■ PROBLEM STATEMENT
Filter the listing for lines containing "Papieren".

——————————

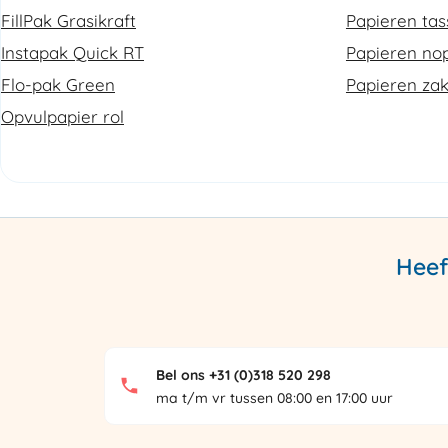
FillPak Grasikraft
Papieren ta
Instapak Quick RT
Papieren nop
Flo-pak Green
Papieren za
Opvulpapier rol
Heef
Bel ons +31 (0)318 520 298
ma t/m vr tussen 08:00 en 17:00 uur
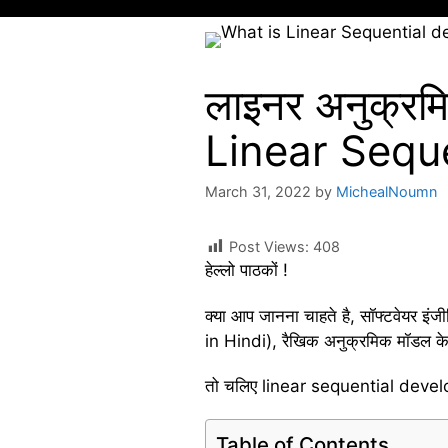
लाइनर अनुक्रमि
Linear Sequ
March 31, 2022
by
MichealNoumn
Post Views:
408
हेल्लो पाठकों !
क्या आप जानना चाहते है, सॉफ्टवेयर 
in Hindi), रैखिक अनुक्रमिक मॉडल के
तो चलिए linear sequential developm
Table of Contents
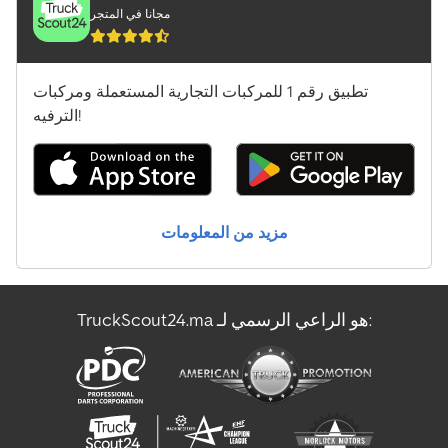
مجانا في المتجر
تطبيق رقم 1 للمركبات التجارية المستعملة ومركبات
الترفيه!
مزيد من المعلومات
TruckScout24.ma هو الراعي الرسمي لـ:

——————————

■ ANSWER BOX
Papieren ta
Papieren nop
Papieren za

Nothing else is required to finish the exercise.